L’éléphant de mer austral (Mirounga leonina) est passé de la catégorie « Préoccupation mineure » à « Vulnérable » sur la Liste rouge de l’UICN, à la suite de déclins causés par la grippe aviaire hautement pathogène (HPAI, en anglais). On observe une augmentation significative de la prévalence de la grippe aviaire dans le monde depuis 2020, et celle-ci s’est propagée aux mammifères. La maladie a touché quatre des cinq principales sous-populations, tuant plus de 90% des nouveau-nés dans certaines colonies et affectant gravement les femelles adultes, qui passent plus de temps sur les plages que les mâles. On craint de plus en plus que la mortalité de mammifères marins liée à des maladies n’augmente avec le réchauffement climatique, en particulier dans les régions polaires, où les animaux n’ont jusqu’à présent pas été beaucoup exposés à des agents pathogènes. Les animaux vivant en colonies très denses, comme les éléphants de mer austraux, sont particulièrement touchés par les maladies.

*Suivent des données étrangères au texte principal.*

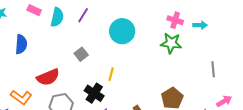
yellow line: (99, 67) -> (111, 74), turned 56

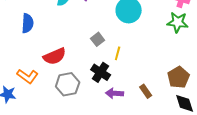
gray square: (81, 54) -> (98, 39), moved

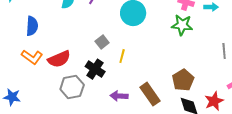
black cross: (101, 72) -> (95, 69), moved
orange L-shape: (28, 76) -> (32, 57), moved
brown rectangle: (146, 91) -> (150, 94), size x1.6

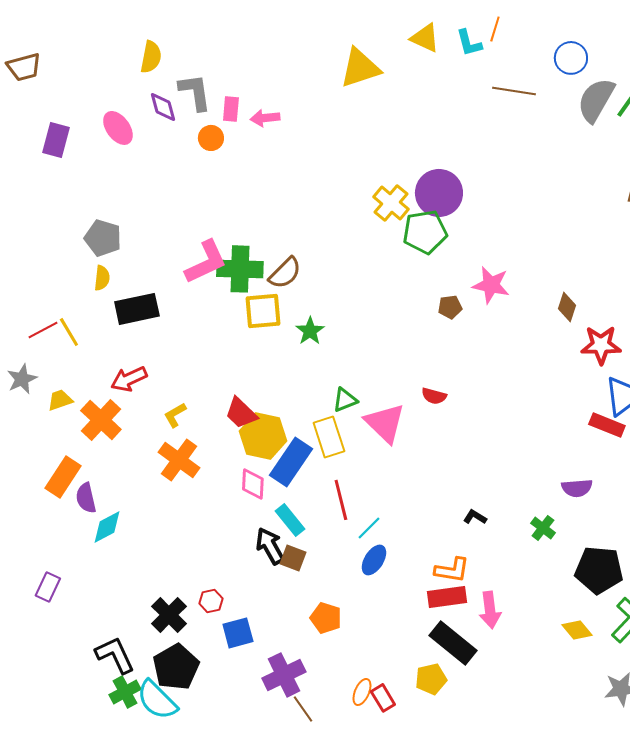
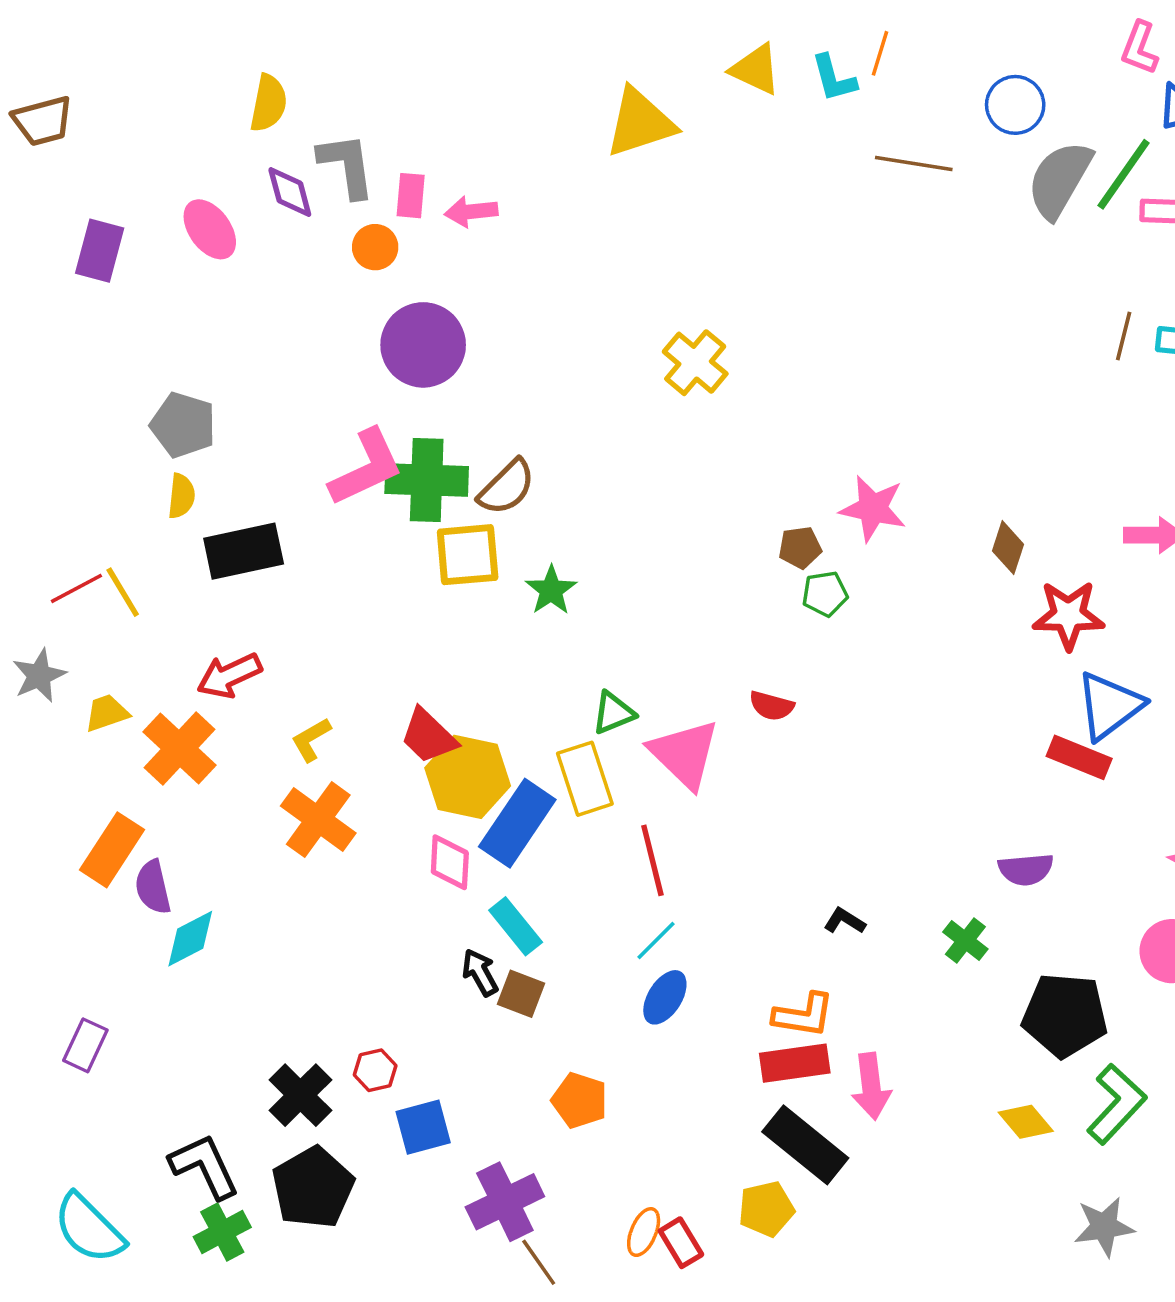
purple circle: (439, 193) -> (423, 345), moved
green pentagon: (425, 232) -> (825, 594), moved, size x0.6
red line: (341, 500) -> (652, 860), moved
black arrow: (270, 546) -> (480, 972), size x0.7
cyan semicircle: (157, 700) -> (89, 1228), moved

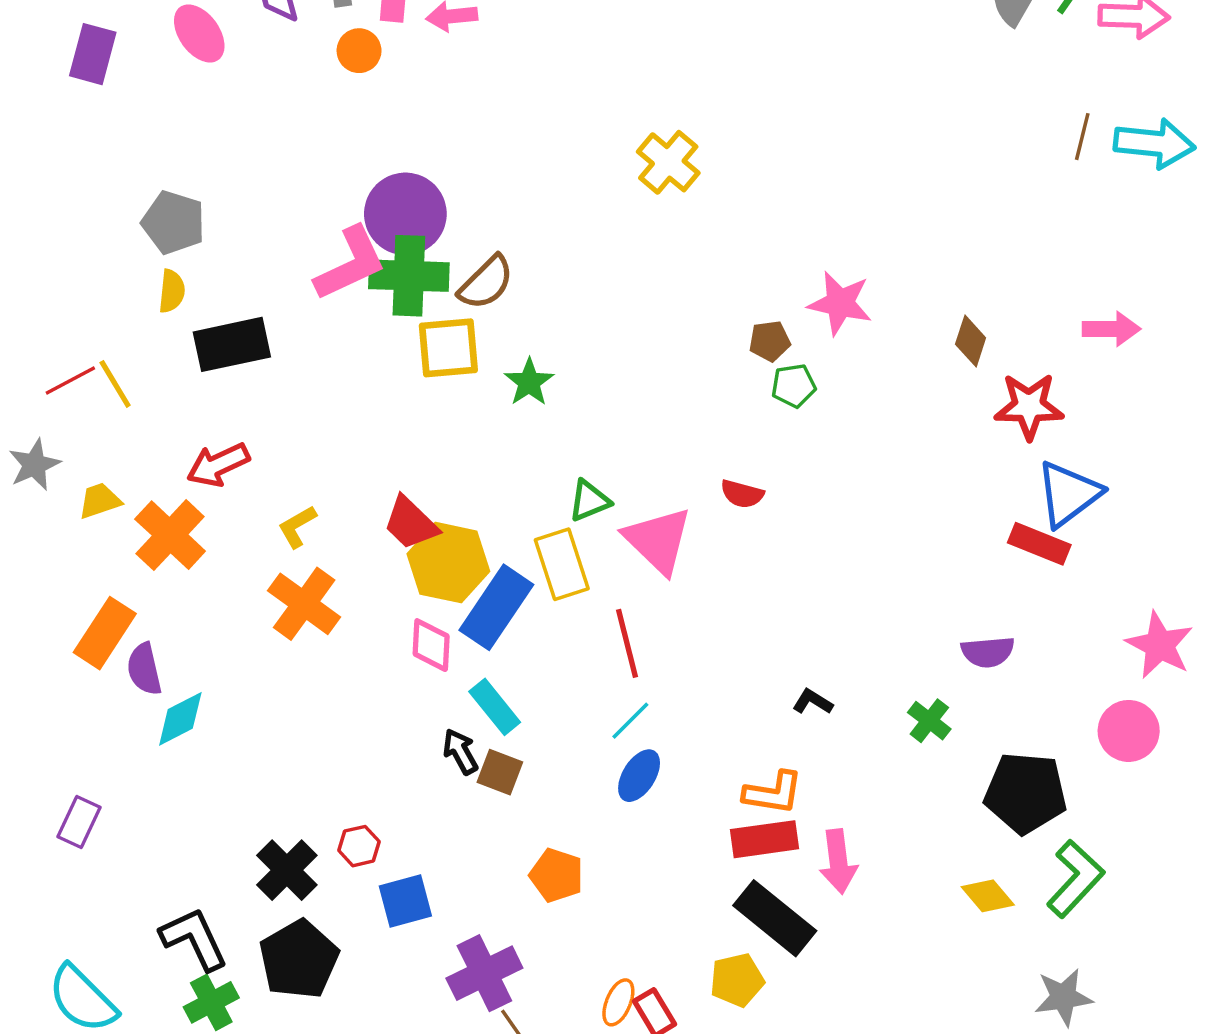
purple circle: (423, 345) -> (405, 214), moved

« Ces évaluations tirent la sonnette d’alarme pour tous les phoques de l’Antarctique, car nous sommes préoccupés par la manière dont les changements environnementaux affectent toutes les espèces tributaires de la glace. Il est urgent de surveiller les effets des changements climatiques en Antarctique. Bien que l’accès à cette partie du monde soit couteux et difficile sur le plan logistique, le Groupe de spécialistes des pinnipèdes de la CSE-UICN appelle toutes les Parties au Traité à collecter davantage de données sur les phoques de la région », a déclaré la Dr Kit Kovacs, Coprésidente du Groupe de spécialistes des pinnipèdes de la CSE-UICN.
Les nouvelles évaluations sont disponibles sur la page de prépublication de la Liste rouge de l’UICN. Elles seront publiées dans les profils d’espèce correspondants des phoques et du manchot empereur dans le cadre d’une mise à jour plus vaste de la Liste rouge prévue plus tard cette année. L’évaluation du manchot empereur a été possible grâce au travail du Groupe de spécialistes des manchots de la CSE-UICN, en coordination avec BirdLife International, l’autorité de la Liste rouge de l’UICN en matière d’oiseaux. Les évaluations des phoques ont été réalisées par le Groupe de spécialistes des pinnipèdes de la CSE-UICN.
Citations de référence
« Ces classements ne sont pas seulement une source de réflexion pour deux animaux emblématiques, elles reflètent ce qui arrive aux manchots et aux phoques à l’échelle mondiale », a déclaré la Dr Kathleen Flower, Vice-présidente chargée des sciences de la biodiversité chez Conservation International. « Leur déclin souligne la rapidité avec laquelle les écosystèmes se dégradent et la manière dont les effets cumulés du réchauffement accélèrent les pénuries alimentaires, l’émergence de maladies et la perte d’habitats. Il en résulte un risque d’extinction en forte augmentation pour de nombreuses espèces. La Liste rouge est un outil essentiel, mais elle doit être dotée de ressources suffisantes et renforcée par des données scientifiques tenant compte du climat afin d’identifier les risques et de contribuer à réduire les extinctions liées au climat ».